[Text-based hardware design files]

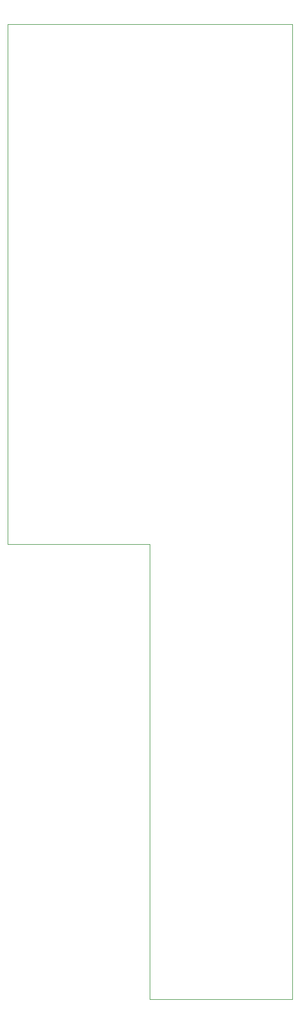
<source format=gbr>
%TF.GenerationSoftware,KiCad,Pcbnew,5.1.10-88a1d61d58~90~ubuntu20.04.1*%
%TF.CreationDate,2021-08-07T13:39:56-04:00*%
%TF.ProjectId,precadsr,70726563-6164-4737-922e-6b696361645f,rev?*%
%TF.SameCoordinates,Original*%
%TF.FileFunction,Profile,NP*%
%FSLAX46Y46*%
G04 Gerber Fmt 4.6, Leading zero omitted, Abs format (unit mm)*
G04 Created by KiCad (PCBNEW 5.1.10-88a1d61d58~90~ubuntu20.04.1) date 2021-08-07 13:39:56*
%MOMM*%
%LPD*%
G01*
G04 APERTURE LIST*
%TA.AperFunction,Profile*%
%ADD10C,0.100000*%
%TD*%
G04 APERTURE END LIST*
D10*
X38000000Y-100000000D02*
X16000000Y-100000000D01*
X38000000Y-170000000D02*
X38000000Y-100000000D01*
X60000000Y-170000000D02*
X38000000Y-170000000D01*
X16000000Y-20000000D02*
X60000000Y-20000000D01*
X60000000Y-20000000D02*
X60000000Y-170000000D01*
X16000000Y-100000000D02*
X16000000Y-20000000D01*
M02*

</source>
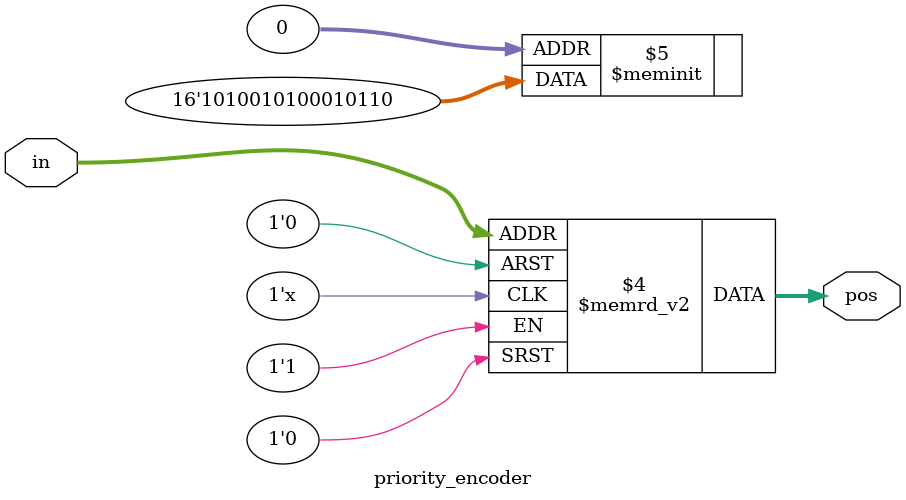
<source format=v>
module priority_encoder( 
input [2:0] in,
output reg [1:0] pos ); 
// When sel=1, assign b to out
// When sel=2, assign a to out
// When sel=3, assign c to out
always@(in)
begin
case (in)
// 3'b000
0: pos = 2'b10;
// 3'b001
1: pos = 2'b01;
// 3'b010
2: pos = 2'b01;
// 3'b011
3: pos = 2'b00;
// 3'b100
4: pos = 2'b01;
// 3'b101
5: pos = 2'b01;
// 3'b110
6: pos = 2'b10;
// 3'b111
7: pos = 2'b10;
// default
default: pos = 2'b00;
endcase
end
endmodule

</source>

— YOUR INSTRUCTIONS —
Restate word for word the lines from the one holding "X60000000Y-20000000D01*" down through the last line of the records above, and do not include the pictures.

— ANSWER FOR THIS EXERCISE —
X60000000Y-20000000D01*
X60000000Y-20000000D02*
X60000000Y-170000000D01*
X16000000Y-100000000D02*
X16000000Y-20000000D01*
M02*

</source>
<source format=v>
module priority_encoder( 
input [2:0] in,
output reg [1:0] pos ); 
// When sel=1, assign b to out
// When sel=2, assign a to out
// When sel=3, assign c to out
always@(in)
begin
case (in)
// 3'b000
0: pos = 2'b10;
// 3'b001
1: pos = 2'b01;
// 3'b010
2: pos = 2'b01;
// 3'b011
3: pos = 2'b00;
// 3'b100
4: pos = 2'b01;
// 3'b101
5: pos = 2'b01;
// 3'b110
6: pos = 2'b10;
// 3'b111
7: pos = 2'b10;
// default
default: pos = 2'b00;
endcase
end
endmodule

</source>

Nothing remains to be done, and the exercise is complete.